Instruction for the data below: set down exactly the lines from the line with "M2218,412H2228V456L2217,455Z" to the line with "M894,483L909,0", inclusive, and no others.

····················

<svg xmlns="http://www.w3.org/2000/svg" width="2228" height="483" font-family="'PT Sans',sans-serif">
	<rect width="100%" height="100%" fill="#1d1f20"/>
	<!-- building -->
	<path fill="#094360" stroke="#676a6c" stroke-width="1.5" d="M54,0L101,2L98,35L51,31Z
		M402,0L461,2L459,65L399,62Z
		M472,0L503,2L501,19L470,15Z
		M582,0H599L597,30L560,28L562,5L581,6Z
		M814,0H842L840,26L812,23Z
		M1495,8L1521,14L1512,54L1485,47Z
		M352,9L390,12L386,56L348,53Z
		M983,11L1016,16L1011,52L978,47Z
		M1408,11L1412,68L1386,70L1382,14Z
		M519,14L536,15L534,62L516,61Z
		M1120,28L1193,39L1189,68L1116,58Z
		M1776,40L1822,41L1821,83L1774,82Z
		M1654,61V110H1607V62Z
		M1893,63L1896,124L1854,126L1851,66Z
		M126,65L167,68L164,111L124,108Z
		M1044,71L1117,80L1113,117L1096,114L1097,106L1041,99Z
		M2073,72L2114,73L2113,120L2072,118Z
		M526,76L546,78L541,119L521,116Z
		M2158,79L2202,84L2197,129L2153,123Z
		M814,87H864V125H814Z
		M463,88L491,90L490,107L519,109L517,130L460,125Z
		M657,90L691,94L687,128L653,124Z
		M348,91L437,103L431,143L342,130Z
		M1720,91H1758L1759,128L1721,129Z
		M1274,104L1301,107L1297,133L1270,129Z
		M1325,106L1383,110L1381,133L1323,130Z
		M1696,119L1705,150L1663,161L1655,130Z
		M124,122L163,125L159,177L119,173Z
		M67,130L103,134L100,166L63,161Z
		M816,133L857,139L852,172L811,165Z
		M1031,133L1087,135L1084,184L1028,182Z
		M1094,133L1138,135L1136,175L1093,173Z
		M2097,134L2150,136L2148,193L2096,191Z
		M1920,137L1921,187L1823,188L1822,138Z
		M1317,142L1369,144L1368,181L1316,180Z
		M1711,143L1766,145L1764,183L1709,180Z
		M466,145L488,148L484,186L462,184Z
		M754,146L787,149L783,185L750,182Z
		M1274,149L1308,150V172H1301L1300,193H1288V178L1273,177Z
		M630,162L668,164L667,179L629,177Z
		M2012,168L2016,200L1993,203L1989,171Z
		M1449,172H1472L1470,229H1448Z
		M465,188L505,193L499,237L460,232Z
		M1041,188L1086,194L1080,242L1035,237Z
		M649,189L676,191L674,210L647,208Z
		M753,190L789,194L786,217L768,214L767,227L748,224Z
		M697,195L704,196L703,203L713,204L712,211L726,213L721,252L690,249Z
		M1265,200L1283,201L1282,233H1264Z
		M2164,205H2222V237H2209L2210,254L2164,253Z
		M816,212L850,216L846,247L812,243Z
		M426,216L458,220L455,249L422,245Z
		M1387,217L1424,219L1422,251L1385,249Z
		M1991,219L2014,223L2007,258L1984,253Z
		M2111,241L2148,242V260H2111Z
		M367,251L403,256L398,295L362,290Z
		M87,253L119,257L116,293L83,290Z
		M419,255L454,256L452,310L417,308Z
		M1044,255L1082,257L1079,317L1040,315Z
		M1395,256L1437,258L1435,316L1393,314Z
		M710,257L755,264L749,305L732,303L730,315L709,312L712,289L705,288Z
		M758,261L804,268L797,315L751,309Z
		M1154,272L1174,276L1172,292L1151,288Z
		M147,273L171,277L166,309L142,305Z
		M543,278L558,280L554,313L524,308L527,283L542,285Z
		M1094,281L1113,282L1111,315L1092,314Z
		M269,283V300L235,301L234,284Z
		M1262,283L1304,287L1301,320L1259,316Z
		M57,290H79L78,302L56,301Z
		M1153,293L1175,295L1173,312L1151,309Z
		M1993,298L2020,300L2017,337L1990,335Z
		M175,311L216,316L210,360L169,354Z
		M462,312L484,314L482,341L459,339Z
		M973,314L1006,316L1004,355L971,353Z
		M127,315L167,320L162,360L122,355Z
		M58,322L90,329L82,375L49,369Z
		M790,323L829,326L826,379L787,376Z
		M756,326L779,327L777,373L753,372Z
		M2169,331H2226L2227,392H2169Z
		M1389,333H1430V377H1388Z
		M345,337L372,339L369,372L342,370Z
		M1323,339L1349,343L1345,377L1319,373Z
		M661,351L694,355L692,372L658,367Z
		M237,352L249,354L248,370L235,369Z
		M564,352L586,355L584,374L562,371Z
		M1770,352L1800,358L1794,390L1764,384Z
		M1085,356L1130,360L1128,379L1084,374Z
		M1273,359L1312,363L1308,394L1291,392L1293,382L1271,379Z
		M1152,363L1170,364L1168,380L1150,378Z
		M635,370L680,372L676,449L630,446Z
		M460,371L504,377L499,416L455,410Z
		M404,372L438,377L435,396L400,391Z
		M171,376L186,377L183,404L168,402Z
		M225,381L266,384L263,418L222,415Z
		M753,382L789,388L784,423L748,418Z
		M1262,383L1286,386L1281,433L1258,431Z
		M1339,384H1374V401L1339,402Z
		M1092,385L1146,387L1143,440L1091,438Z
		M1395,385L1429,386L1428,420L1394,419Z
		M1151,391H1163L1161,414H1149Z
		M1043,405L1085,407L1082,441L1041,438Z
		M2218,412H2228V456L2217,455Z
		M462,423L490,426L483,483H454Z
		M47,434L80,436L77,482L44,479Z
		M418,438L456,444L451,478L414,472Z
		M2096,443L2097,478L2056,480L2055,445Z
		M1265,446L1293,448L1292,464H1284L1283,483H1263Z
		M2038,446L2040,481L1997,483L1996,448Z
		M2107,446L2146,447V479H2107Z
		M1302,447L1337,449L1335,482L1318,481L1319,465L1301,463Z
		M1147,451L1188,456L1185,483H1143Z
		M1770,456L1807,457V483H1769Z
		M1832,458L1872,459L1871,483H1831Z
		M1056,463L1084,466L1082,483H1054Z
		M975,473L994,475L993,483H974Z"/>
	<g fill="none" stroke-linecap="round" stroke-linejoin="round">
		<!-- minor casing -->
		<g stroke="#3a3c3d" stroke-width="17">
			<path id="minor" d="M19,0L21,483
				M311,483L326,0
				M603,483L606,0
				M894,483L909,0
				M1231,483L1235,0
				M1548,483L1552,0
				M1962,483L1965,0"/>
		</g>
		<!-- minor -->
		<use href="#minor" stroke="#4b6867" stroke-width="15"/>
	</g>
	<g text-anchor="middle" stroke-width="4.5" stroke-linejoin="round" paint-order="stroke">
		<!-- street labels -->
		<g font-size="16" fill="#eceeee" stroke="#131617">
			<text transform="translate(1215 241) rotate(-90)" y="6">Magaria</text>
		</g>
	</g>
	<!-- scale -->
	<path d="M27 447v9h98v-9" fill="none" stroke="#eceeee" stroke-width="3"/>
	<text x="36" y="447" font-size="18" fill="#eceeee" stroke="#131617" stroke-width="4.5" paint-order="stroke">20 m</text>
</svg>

····················

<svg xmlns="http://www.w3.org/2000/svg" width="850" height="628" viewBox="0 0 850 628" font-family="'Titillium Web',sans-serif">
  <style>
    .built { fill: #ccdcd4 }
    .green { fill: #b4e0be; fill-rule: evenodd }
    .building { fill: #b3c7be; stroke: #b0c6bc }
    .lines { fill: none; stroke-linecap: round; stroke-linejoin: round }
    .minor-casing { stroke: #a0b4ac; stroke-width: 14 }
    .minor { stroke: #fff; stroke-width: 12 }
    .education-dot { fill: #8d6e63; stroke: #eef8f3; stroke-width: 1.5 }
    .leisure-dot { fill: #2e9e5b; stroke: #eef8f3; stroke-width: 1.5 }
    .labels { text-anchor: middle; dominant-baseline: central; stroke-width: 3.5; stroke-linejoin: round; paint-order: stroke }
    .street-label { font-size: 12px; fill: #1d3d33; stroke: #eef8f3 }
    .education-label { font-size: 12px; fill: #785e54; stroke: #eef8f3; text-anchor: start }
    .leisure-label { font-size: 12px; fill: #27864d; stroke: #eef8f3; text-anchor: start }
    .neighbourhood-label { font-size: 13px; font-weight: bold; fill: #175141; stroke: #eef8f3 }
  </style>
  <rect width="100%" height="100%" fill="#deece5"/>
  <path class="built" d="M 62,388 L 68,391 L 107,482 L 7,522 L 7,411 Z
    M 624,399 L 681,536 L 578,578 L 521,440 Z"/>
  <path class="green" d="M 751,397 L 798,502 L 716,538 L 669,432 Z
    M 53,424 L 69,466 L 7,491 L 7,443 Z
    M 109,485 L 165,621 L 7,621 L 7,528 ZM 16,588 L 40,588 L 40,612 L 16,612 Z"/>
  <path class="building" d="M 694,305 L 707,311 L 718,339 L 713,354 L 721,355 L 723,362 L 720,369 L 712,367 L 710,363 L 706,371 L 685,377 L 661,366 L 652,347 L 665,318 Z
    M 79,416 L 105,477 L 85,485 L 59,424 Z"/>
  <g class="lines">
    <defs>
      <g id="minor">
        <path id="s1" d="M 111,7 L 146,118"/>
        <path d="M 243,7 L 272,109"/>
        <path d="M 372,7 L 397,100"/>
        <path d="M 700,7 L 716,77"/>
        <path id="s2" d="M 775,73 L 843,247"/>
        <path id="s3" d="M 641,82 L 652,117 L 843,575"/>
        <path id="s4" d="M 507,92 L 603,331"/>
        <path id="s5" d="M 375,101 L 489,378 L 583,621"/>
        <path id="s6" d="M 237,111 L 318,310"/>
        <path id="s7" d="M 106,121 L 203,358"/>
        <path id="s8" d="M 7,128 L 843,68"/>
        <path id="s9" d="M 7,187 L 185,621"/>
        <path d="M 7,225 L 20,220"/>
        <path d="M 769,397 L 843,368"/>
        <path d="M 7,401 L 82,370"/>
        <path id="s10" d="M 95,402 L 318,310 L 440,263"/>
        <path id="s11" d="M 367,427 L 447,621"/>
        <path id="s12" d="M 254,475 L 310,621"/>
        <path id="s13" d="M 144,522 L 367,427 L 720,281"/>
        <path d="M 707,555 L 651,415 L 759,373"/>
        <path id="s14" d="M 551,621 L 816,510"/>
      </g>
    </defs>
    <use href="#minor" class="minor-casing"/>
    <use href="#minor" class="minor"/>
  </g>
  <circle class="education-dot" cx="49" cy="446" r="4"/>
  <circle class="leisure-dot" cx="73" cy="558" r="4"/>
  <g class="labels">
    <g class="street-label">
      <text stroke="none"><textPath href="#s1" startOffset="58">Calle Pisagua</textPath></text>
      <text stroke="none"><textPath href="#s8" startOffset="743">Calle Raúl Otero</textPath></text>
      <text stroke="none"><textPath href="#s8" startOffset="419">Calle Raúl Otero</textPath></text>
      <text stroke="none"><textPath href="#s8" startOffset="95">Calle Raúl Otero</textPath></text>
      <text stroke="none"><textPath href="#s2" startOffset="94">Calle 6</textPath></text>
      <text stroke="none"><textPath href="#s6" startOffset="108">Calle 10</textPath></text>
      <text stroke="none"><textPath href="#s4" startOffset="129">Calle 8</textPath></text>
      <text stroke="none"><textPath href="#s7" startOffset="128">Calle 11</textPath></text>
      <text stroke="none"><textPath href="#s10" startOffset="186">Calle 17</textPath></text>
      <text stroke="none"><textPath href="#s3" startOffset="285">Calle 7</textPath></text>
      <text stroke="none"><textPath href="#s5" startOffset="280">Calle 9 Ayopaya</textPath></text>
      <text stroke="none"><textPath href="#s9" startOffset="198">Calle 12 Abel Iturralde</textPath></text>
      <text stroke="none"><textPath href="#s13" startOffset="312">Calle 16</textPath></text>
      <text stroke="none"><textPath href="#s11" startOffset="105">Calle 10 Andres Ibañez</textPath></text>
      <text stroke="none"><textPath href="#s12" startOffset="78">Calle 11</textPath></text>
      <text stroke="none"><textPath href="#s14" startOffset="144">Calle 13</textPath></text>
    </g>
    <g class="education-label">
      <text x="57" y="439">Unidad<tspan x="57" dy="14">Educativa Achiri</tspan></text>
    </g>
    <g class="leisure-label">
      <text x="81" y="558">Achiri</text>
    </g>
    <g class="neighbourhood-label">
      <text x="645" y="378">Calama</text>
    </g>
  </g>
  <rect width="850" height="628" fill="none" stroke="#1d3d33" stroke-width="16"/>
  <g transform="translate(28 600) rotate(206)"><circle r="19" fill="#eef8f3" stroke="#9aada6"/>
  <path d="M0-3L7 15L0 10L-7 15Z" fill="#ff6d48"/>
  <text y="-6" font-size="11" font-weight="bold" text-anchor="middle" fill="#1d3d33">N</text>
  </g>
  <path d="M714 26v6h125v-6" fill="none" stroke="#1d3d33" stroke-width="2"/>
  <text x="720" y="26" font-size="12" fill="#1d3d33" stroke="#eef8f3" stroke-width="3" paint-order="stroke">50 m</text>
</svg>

····················

SOLUTION BELOW
		M2218,412H2228V456L2217,455Z
		M462,423L490,426L483,483H454Z
		M47,434L80,436L77,482L44,479Z
		M418,438L456,444L451,478L414,472Z
		M2096,443L2097,478L2056,480L2055,445Z
		M1265,446L1293,448L1292,464H1284L1283,483H1263Z
		M2038,446L2040,481L1997,483L1996,448Z
		M2107,446L2146,447V479H2107Z
		M1302,447L1337,449L1335,482L1318,481L1319,465L1301,463Z
		M1147,451L1188,456L1185,483H1143Z
		M1770,456L1807,457V483H1769Z
		M1832,458L1872,459L1871,483H1831Z
		M1056,463L1084,466L1082,483H1054Z
		M975,473L994,475L993,483H974Z"/>
	<g fill="none" stroke-linecap="round" stroke-linejoin="round">
		<!-- minor casing -->
		<g stroke="#3a3c3d" stroke-width="17">
			<path id="minor" d="M19,0L21,483
				M311,483L326,0
				M603,483L606,0
				M894,483L909,0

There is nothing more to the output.